# ALERT: All US Fishermen, Catch 'Em While you Can



## eotpr (Feb 24, 2010)

I deleted the article. We cannot post entire articles on here because of copyright issues. The article is at the url listed below.

GaryFish 

Source Url: http://sports.espn.go.com/outdoors/s...ory?id=4975762 <http://sports.espn.go.com/outdoors/saltwater/news/story?id=4975762>


----------



## Troll (Oct 21, 2008)

*Re: ALERT: All US Fishermen, Catch 'Em While you Can, Possile Fi*

Please, all you Obama haters pull your heads out!

This story is over a week old and has already been retracted by ESPN. Even FOX reported it as a scare story that had no basis.
It was an op-ed.

viewtopic.php?f=1&t=24545

viewforum.php?f=45

If you really want to see who is taking away your ability to fish over 7,000 miles of public water, look no farther than your own Utah legislature. They took more water from you this session than Obama ever will in the less than 3 years he has left in office.

Where is your outrage over what Represenative McKiff and his cronies did with HB 141?
Want more info?


----------



## wyogoob (Sep 7, 2007)

*Re: ALERT: All US Fishermen, Catch 'Em While you Can, Possile Fi*

Welcome to the Forum eotpr!

This is an important fisheries issue for USA saltwater and the Great lakes.

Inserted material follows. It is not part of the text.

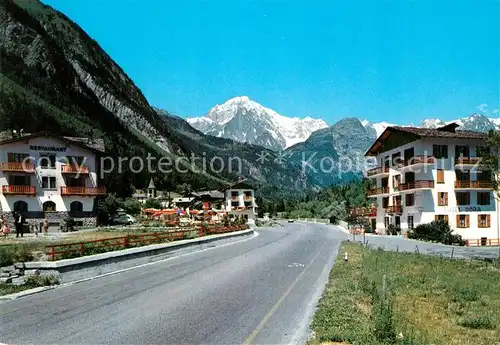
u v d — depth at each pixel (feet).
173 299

We have ran this thread a few times before. I would recommend you review these:

viewtopic.php?f=45&t=24442

viewtopic.php?f=1&t=24444

Also note that the ESPNOutdoors.com editor has acknowledged "errors" and lack of "balance" in Obama fishing ban piece. He also claims the article was an opinion piece only.

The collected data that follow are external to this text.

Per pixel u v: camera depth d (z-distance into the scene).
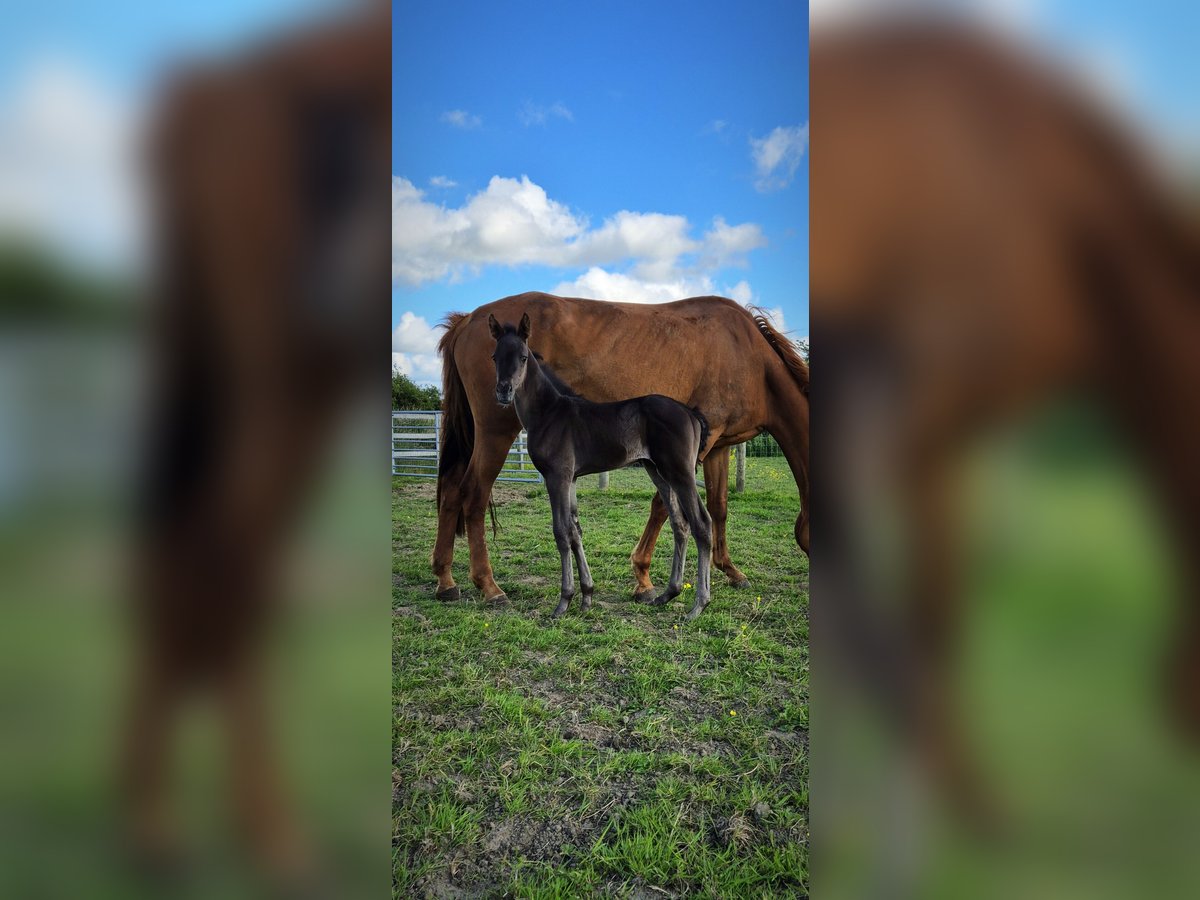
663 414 3.45
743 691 2.53
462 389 3.88
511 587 3.89
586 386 3.73
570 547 3.47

http://mediamatters.org/blog/201003100030


----------



## wyogoob (Sep 7, 2007)

*Re: ALERT: All US Fishermen, Catch 'Em While you Can, Possile Fi*

You got ahead of me by "that" far Troll.


----------



## Troll (Oct 21, 2008)

*Re: ALERT: All US Fishermen, Catch 'Em While you Can, Possile Fi*



wyogoob said:


> You got ahead of me by "that" far Troll.


But you did it in a much genteler and less obtrusive fashion.

I have to say that I am amazed at how many are still falling for this "error" with a "lack of balance" even after it has been called such by those who are responsible for the origional piece.


----------



## wyogoob (Sep 7, 2007)

*Re: ALERT: All US Fishermen, Catch 'Em While you Can, Possile Fi*



Troll said:


> wyogoob said:
> 
> 
> > You got ahead of me by "that" far Troll.
> ...


So goes the internet. Actually this story is months old, October I think. The antis are running it again. I suppose it will make the rounds several times before the mid-term elections.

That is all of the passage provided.